**Action item**
After removing every image, reproduce the data exactly as it appears.

**Dataset records**
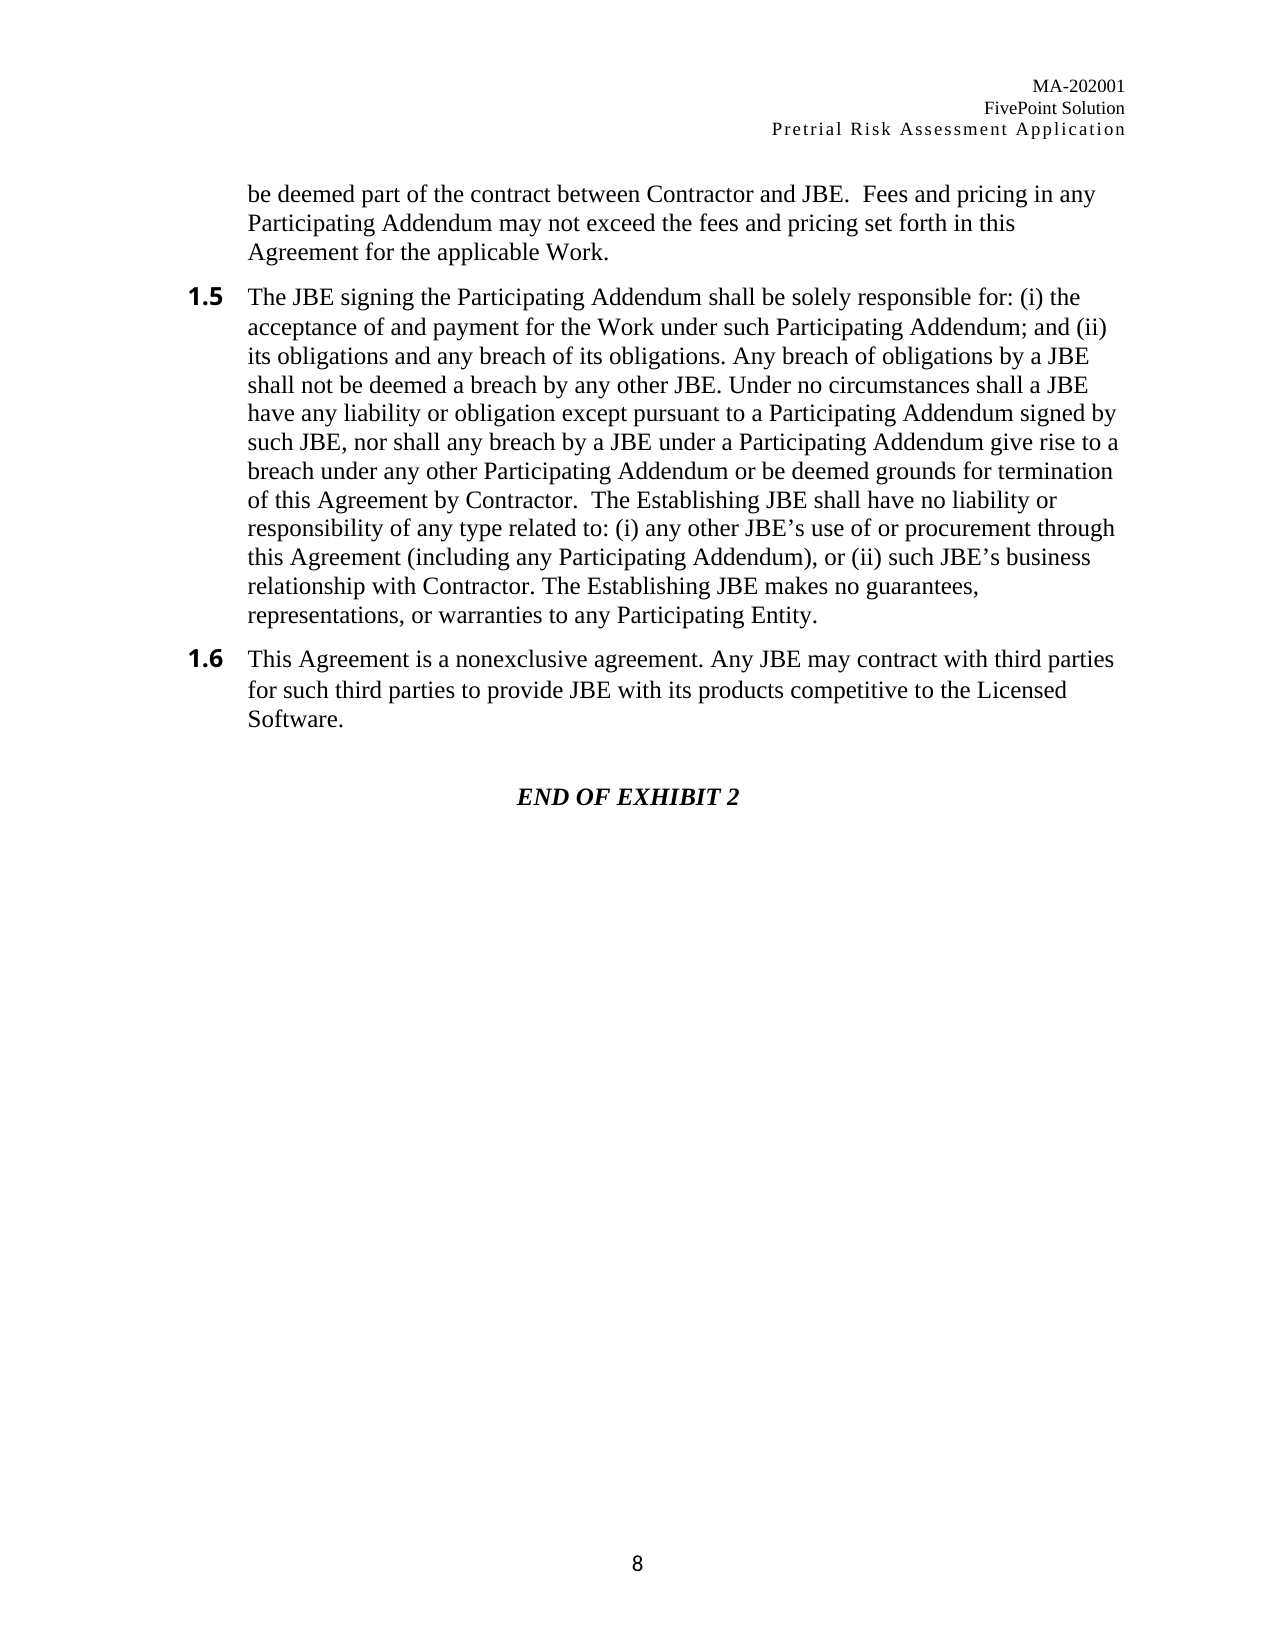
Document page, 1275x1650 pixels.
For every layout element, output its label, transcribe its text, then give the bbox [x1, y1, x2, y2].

text END OF EXHIBIT 2 [150, 782, 1108, 810]
list The JBE signing the Participating Addendum shall be solely responsible for: (i) the acceptance of and payment for the Work under such Participating Addendum; and (ii) its obligations and any breach of its obligations. Any breach of obligations by a JBE shall not be deemed a breach by any other JBE. Under no circumstances shall a JBE have any liability or obligation except pursuant to a Participating Addendum signed by such JBE, nor shall any breach by a JBE under a Participating Addendum give rise to a breach under any other Participating Addendum or be deemed grounds for termination of this Agreement by Contractor. The Establishing JBE shall have no liability or responsibility of any type related to: (i) any other JBE’s use of or procurement through this Agreement (including any Participating Addendum), or (ii) such JBE’s business relationship with Contractor. The Establishing JBE makes no guarantees, representations, or warranties to any Participating Entity. [187, 278, 1125, 628]
list This Agreement is a nonexclusive agreement. Any JBE may contract with third parties for such third parties to provide JBE with its products competitive to the Licensed Software. [187, 641, 1125, 732]
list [187, 179, 1125, 266]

**Solution to this task**
Document page, 1275x1650 pixels.
For every layout element, output its label, transcribe its text, then give the bbox [x1, y1, x2, y2].

text END OF EXHIBIT 2 [150, 782, 1108, 810]
list The JBE signing the Participating Addendum shall be solely responsible for: (i) the acceptance of and payment for the Work under such Participating Addendum; and (ii) its obligations and any breach of its obligations. Any breach of obligations by a JBE shall not be deemed a breach by any other JBE. Under no circumstances shall a JBE have any liability or obligation except pursuant to a Participating Addendum signed by such JBE, nor shall any breach by a JBE under a Participating Addendum give rise to a breach under any other Participating Addendum or be deemed grounds for termination of this Agreement by Contractor. The Establishing JBE shall have no liability or responsibility of any type related to: (i) any other JBE’s use of or procurement through this Agreement (including any Participating Addendum), or (ii) such JBE’s business relationship with Contractor. The Establishing JBE makes no guarantees, representations, or warranties to any Participating Entity. [187, 278, 1125, 628]
list This Agreement is a nonexclusive agreement. Any JBE may contract with third parties for such third parties to provide JBE with its products competitive to the Licensed Software. [187, 641, 1125, 732]
list [187, 179, 1125, 266]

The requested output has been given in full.